▶ [RECORD EXCERPTS]
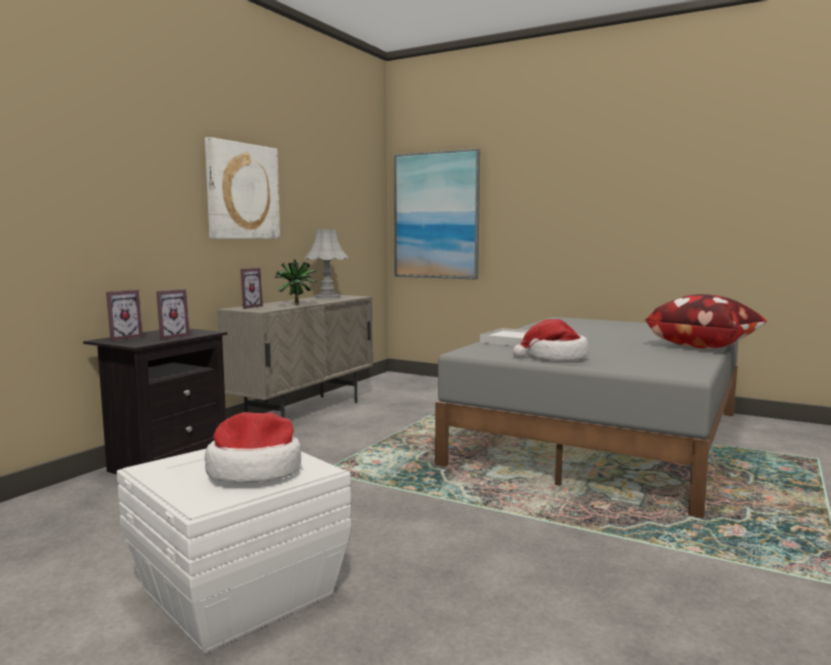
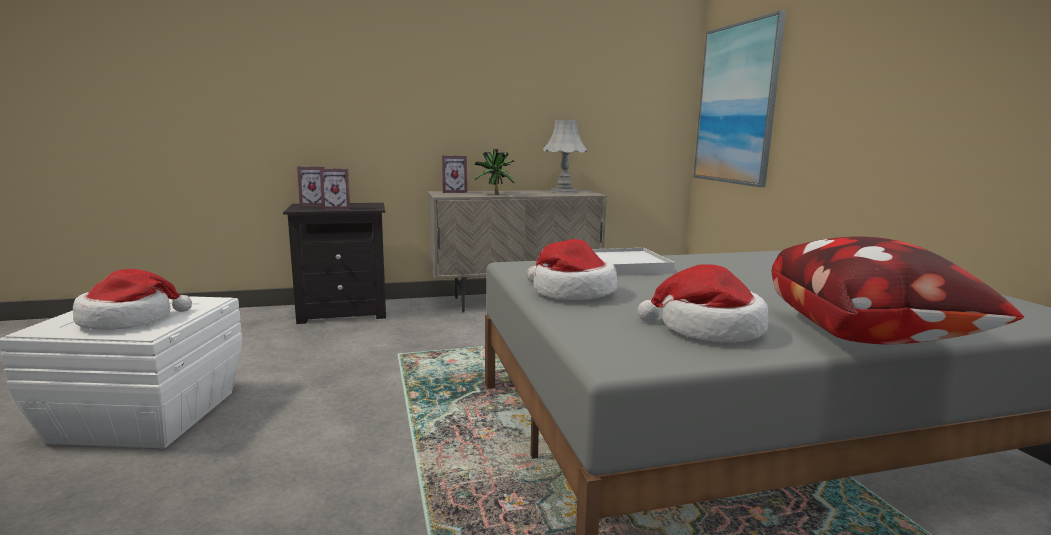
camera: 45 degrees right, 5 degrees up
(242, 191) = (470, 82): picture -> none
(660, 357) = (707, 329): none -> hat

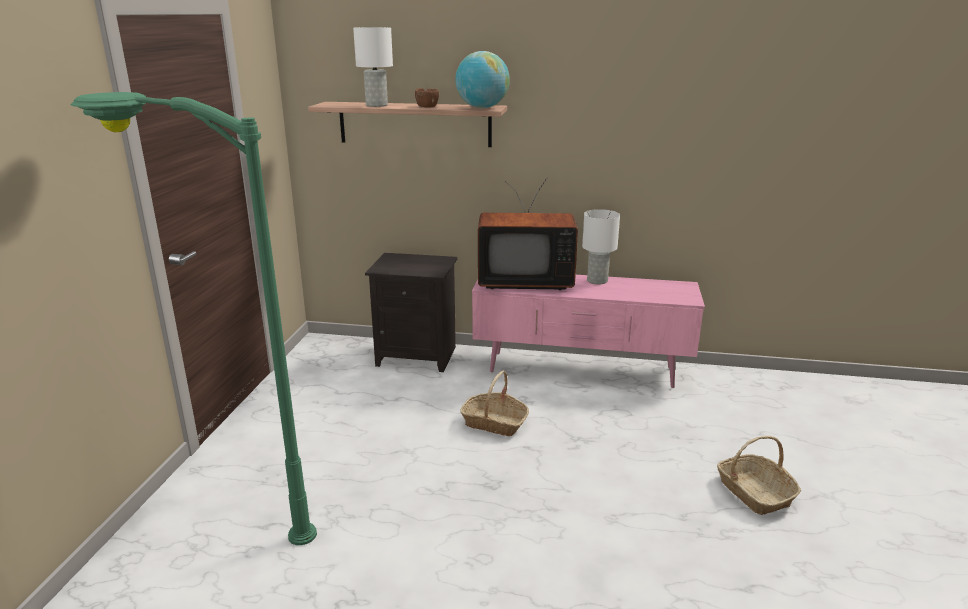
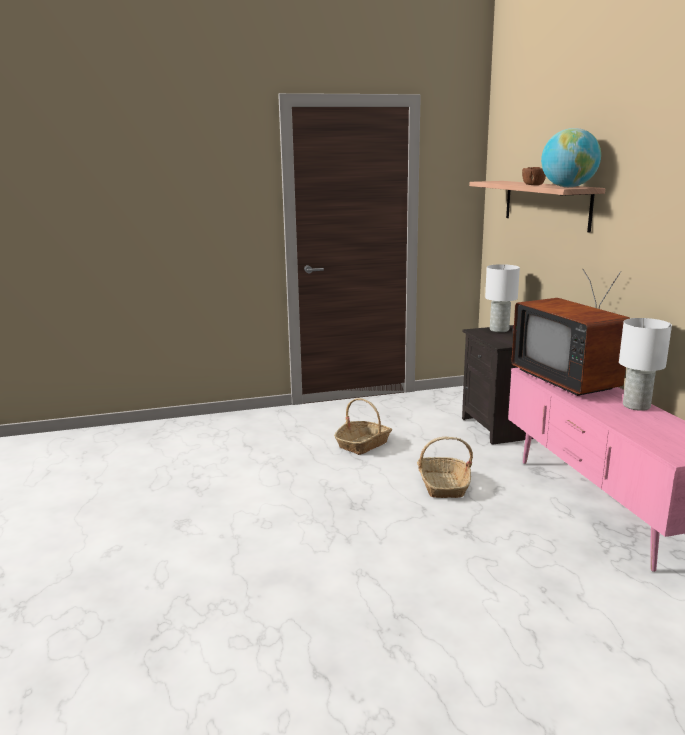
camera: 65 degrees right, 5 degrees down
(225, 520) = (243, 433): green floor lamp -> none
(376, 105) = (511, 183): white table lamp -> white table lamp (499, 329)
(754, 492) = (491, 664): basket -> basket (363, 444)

▶ [WORK REQUIRED]
Retype every record above exactly as written, but leave out the pictures.

▶ [EXPECTED ANSWER]
camera: 45 degrees right, 5 degrees up
(242, 191) = (470, 82): picture -> none
(660, 357) = (707, 329): none -> hat

camera: 65 degrees right, 5 degrees down
(225, 520) = (243, 433): green floor lamp -> none
(376, 105) = (511, 183): white table lamp -> white table lamp (499, 329)
(754, 492) = (491, 664): basket -> basket (363, 444)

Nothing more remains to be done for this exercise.